OpenHome lets buyers choose between three design systems—one from each architecture firm—which can be customized with different layouts and components. Like traditional building, clients work with an assigned architect and a builder on a plan. Once that plan is in place, the bulk of construction happens in a New Hampshire factory, and then the parts are shipped to the build site for completion.
It makes for quick work—and little, if anything, is sacrificed in the expedience. “These designs raise the ante for what a home should be,” assures Tedd Benson, owner of timber frame house company Bensonwood. “From stairs, to energy efficiency, to cabinetry—we’re taking craftsmanship to the highest level.” The panelized system is “passive house ready,” so homeowners can easily pursue low-impact builds.
The system’s litmus test took place during a New York winter in 2008. At an upstate build site, Lake|Flato and Bensonwood implemented prefab panels in conjunction with heavy timber framing, working through challenging conditions to complete a home in a relatively quick eight months.

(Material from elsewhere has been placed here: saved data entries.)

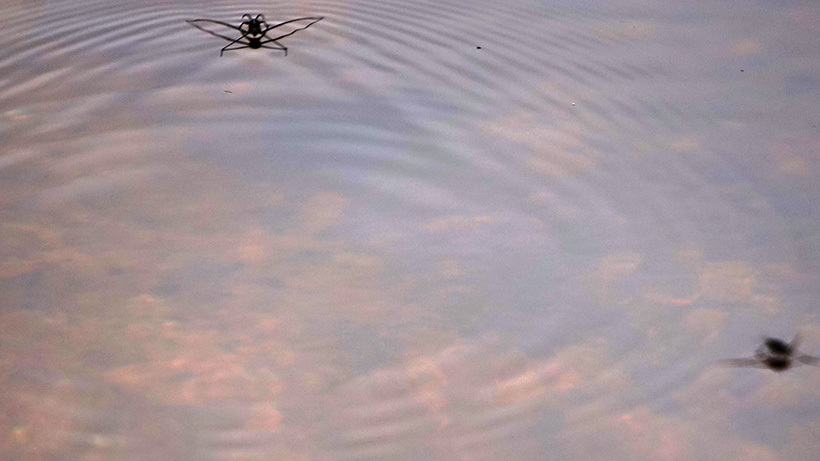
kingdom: Animalia
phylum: Arthropoda
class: Insecta
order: Hemiptera
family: Gerridae
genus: Metrobates
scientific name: Metrobates hesperius
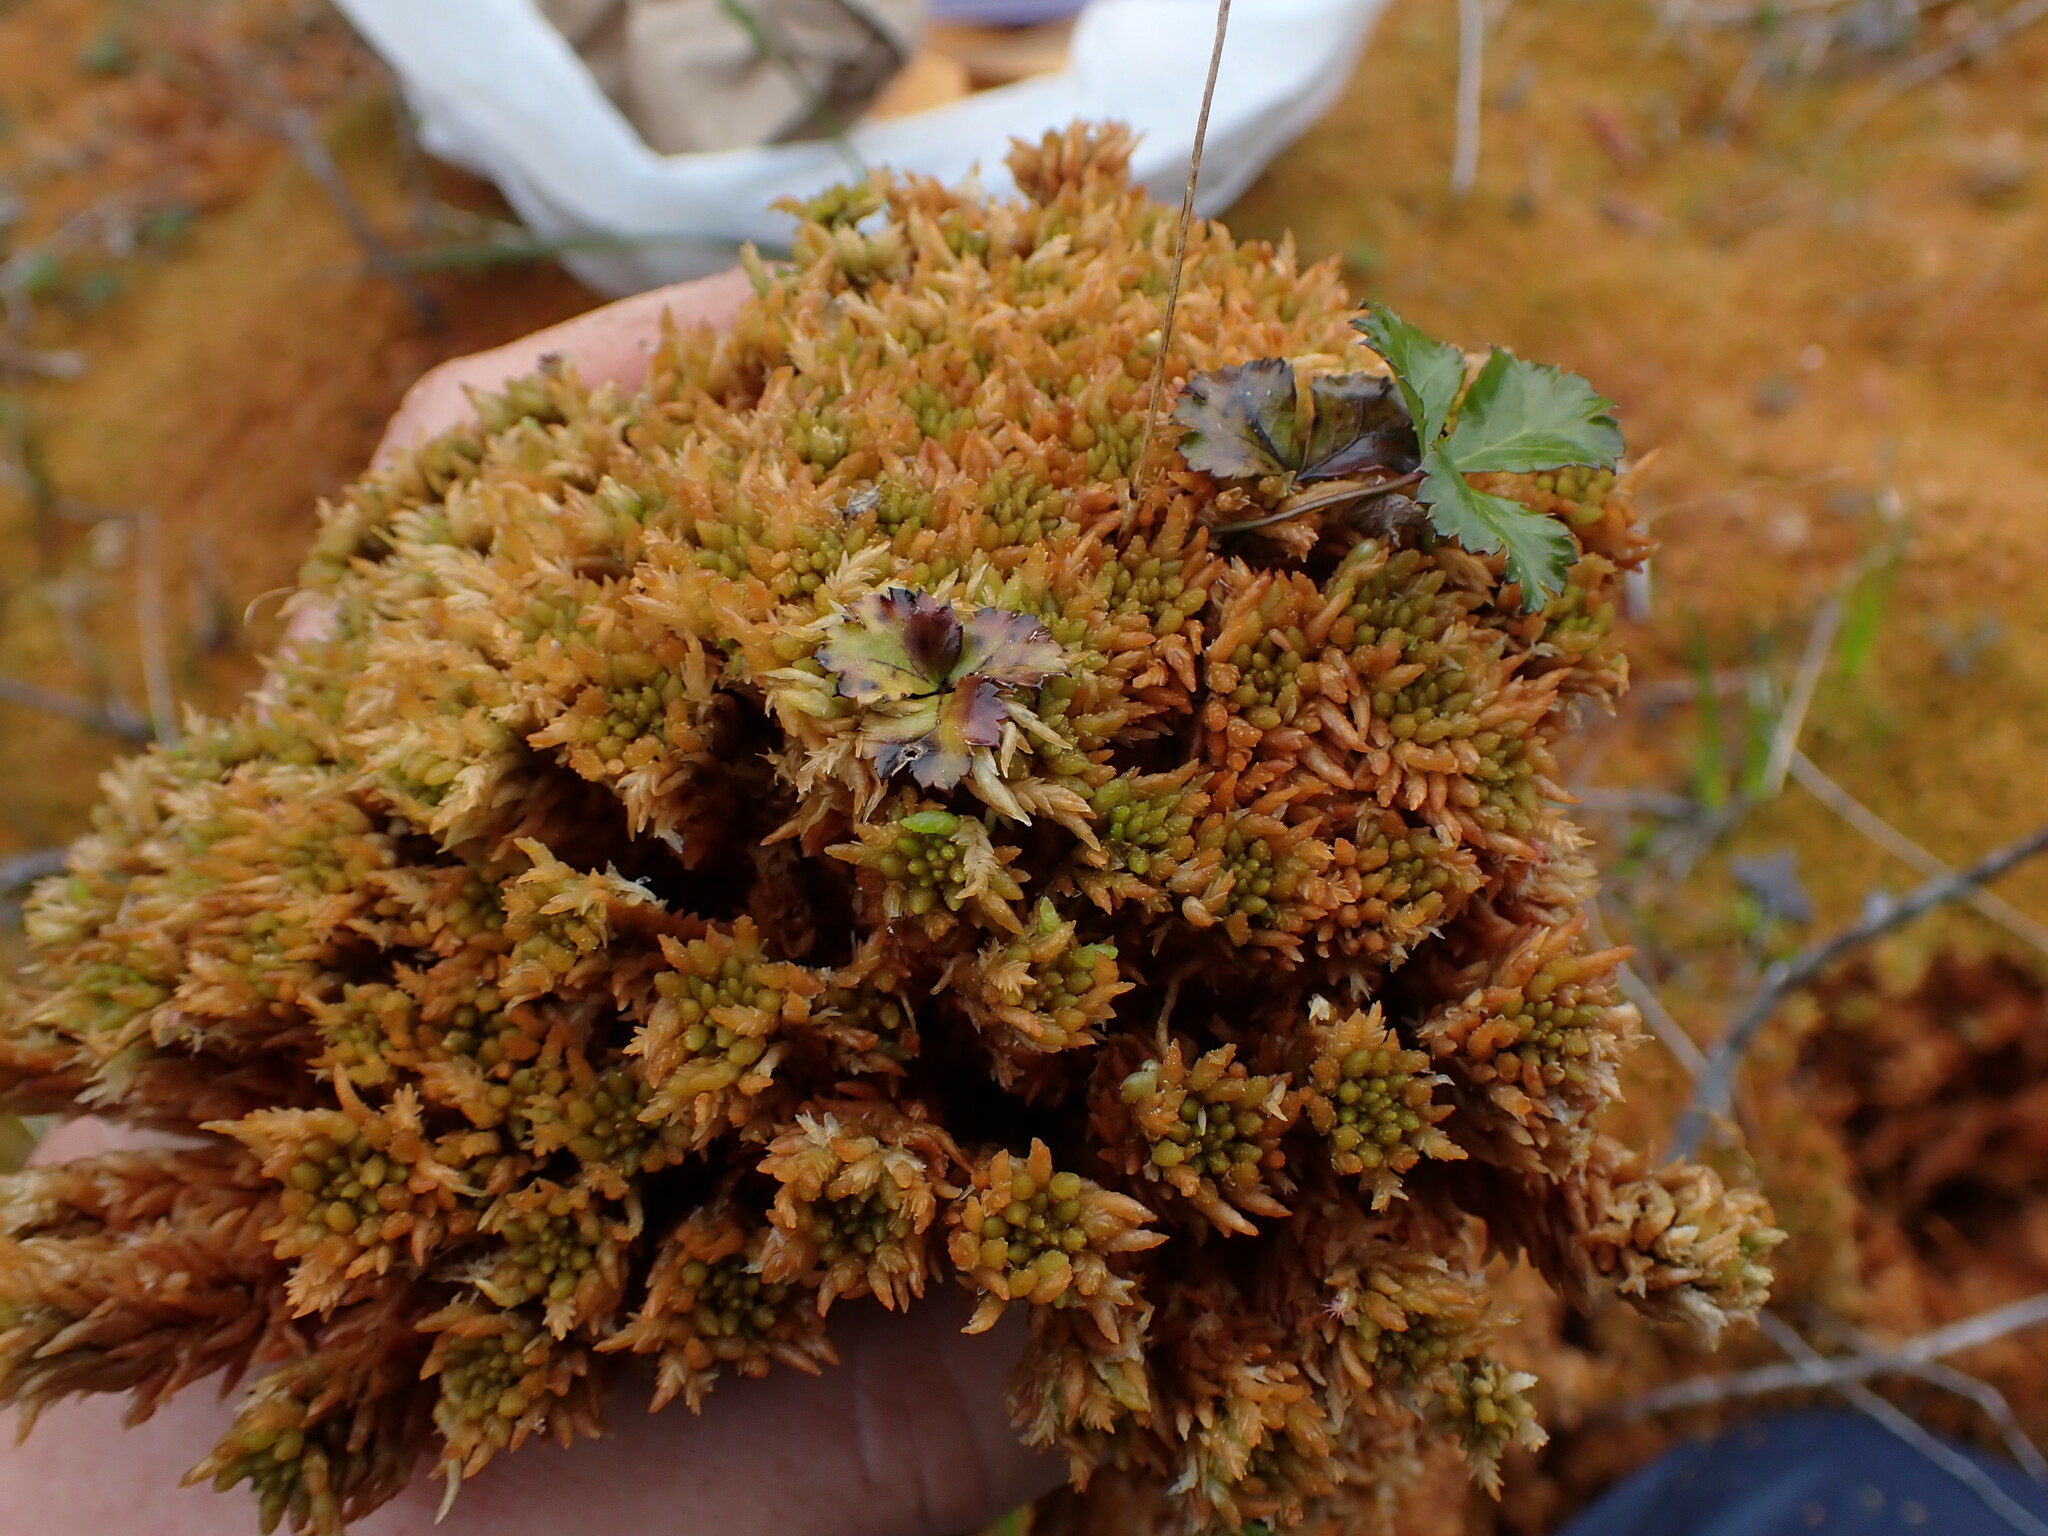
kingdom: Plantae
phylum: Bryophyta
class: Sphagnopsida
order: Sphagnales
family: Sphagnaceae
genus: Sphagnum
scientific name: Sphagnum austinii
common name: Austin's peat moss
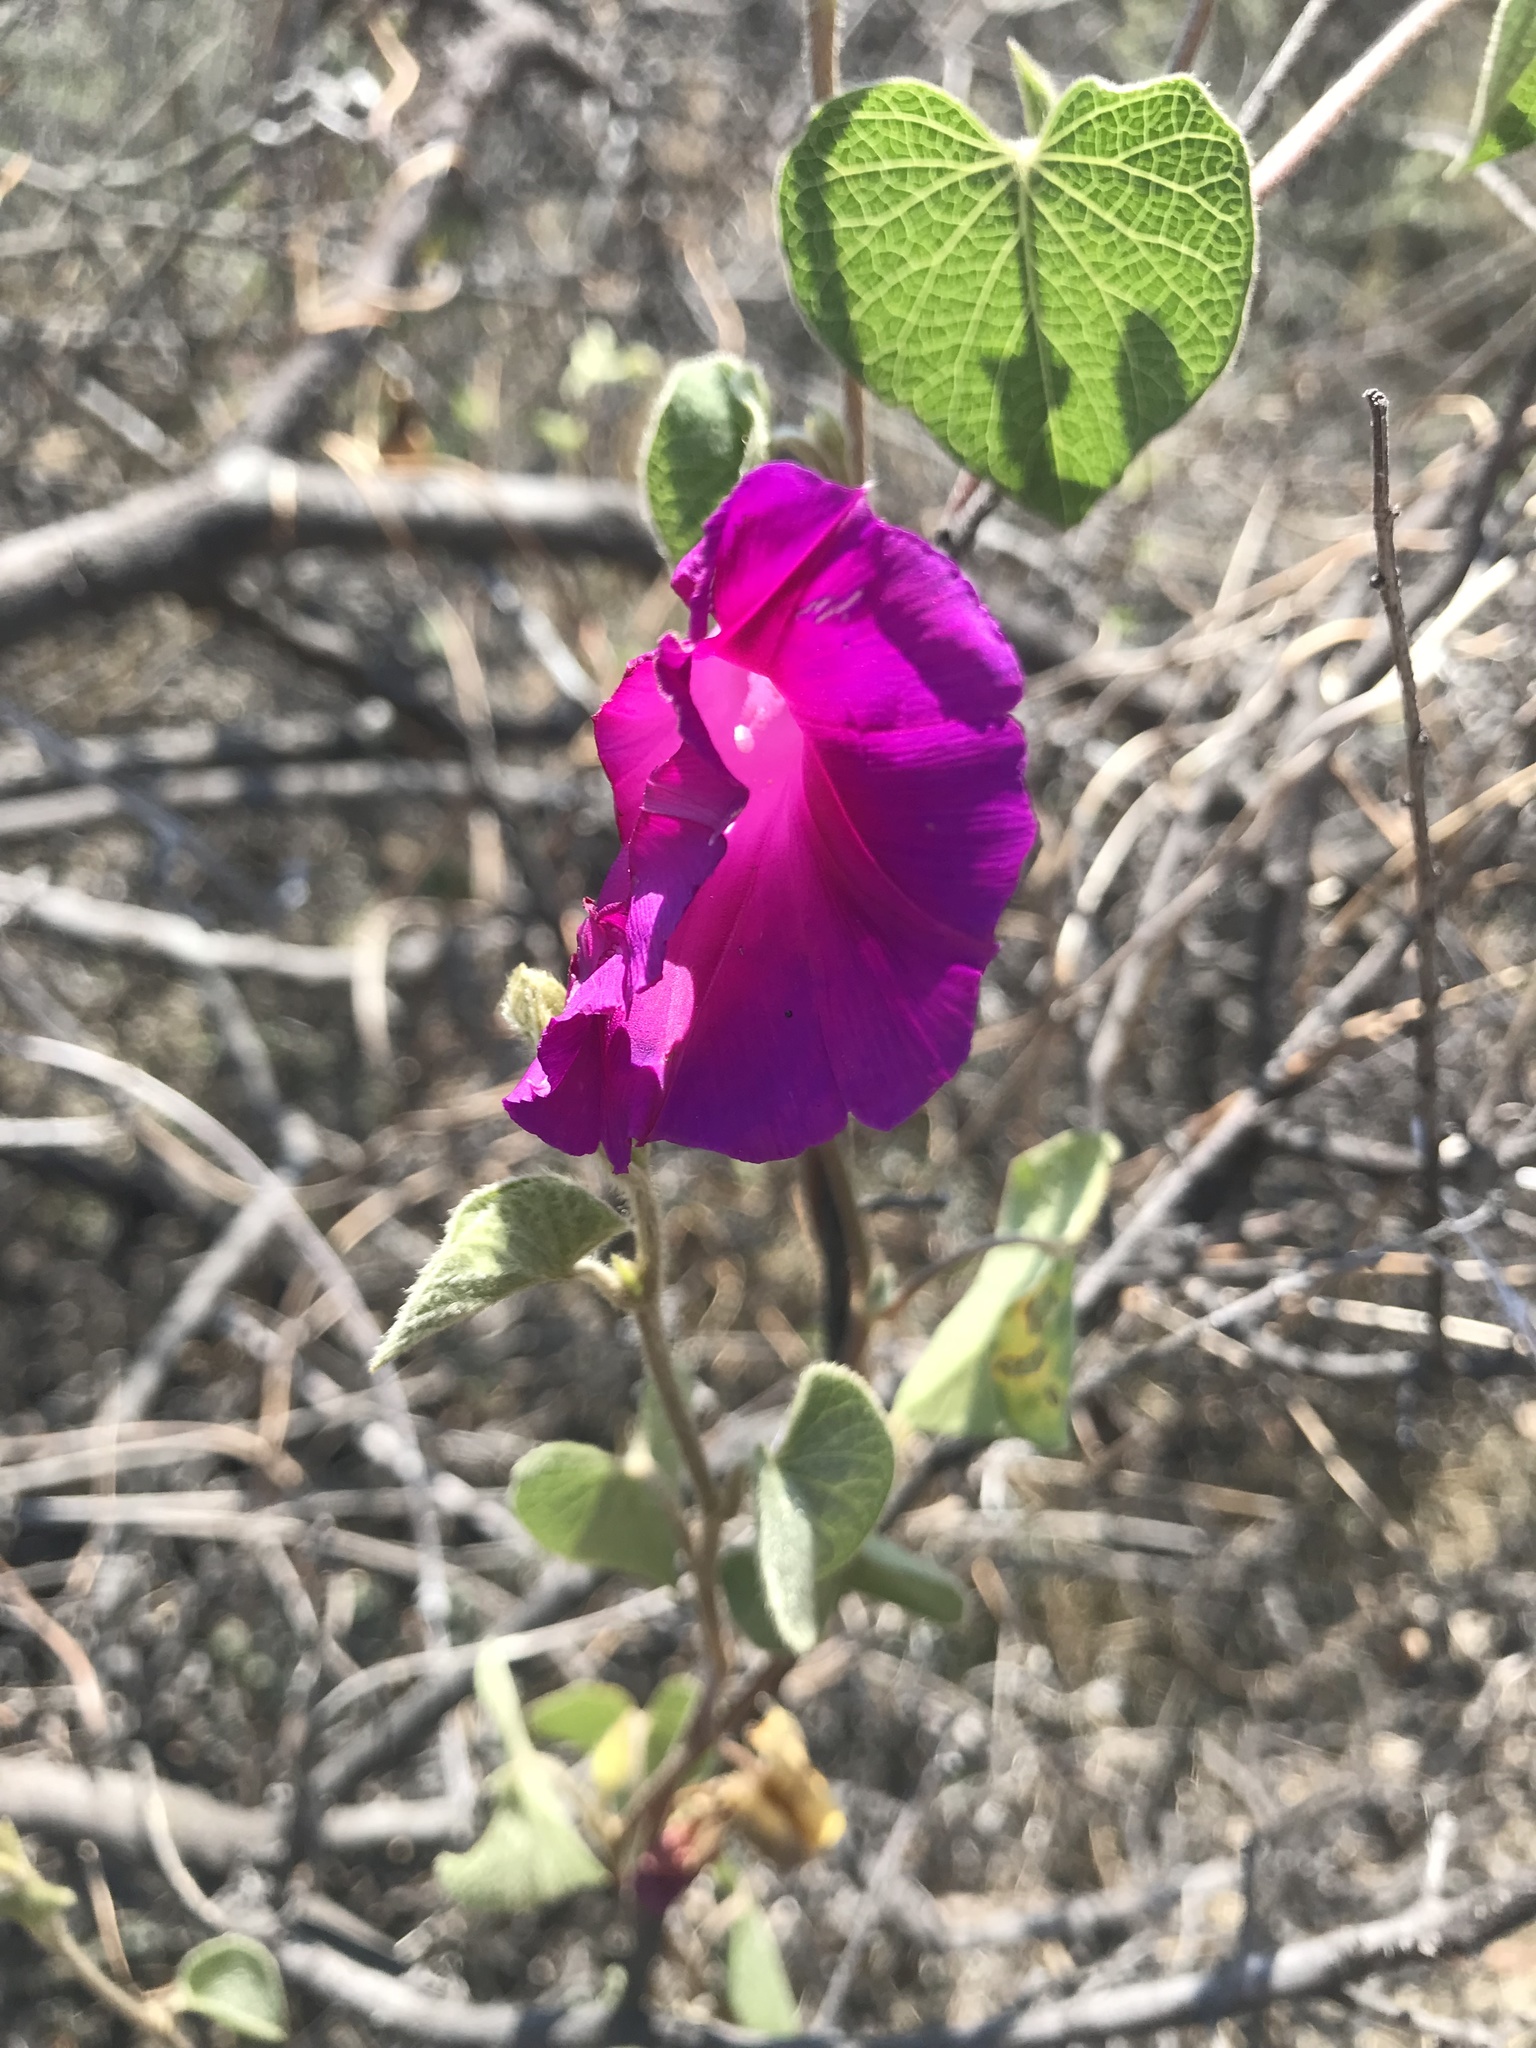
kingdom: Plantae
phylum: Tracheophyta
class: Magnoliopsida
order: Solanales
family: Convolvulaceae
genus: Ipomoea
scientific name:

That project connected the dots between design, fabrication, and construction.
“It’s exciting because it represents a culmination of 25 to 30 years of thinking, strategy, prototypes—so many things over the years,” says Benson.
The three firms applied hard-learned lessons, and decades of experience in traditional architecture and construction, to overcome industry shortcomings. “Prefab has been a fragmented effort, it has never been cohesive,” says Bill Aylor, associate partner at Lake|Flato. “Everyone has been afraid because it locks them in. I think it frees you up.”
As it stands, the limitations facing OpenHome are the same as any style of construction. Building on a hillside, for example, requires the same attention if you’re planning a stick-built home or dropping in a prefab.
The system excels in its flexibility and adaptability—the architects can produce a home for balmy Florida just as easily as they can design a house for wintery New York. “We’ve climate tested in every zone,” Matt Krissel of KieranTimberlake says. “They’re really designed for flexibility and high performance.”
Costs for each of the three templates vary by region but hover between $400-$600 per square foot—but that could go down. “Like any good product that can scale, we’re hoping it will evolve over time,” says Krissel. “We’ll continue to hone construction techniques and will fix things as we go.”
The OpenHome system rests on the foundation of hammer-and-nails building methods. “Everyone at Bensonwood can throw on a tool belt and build a house,” says Aylor of his colleagues. “We have to remember what got us here, not throwing away what we’ve learned from traditional building.”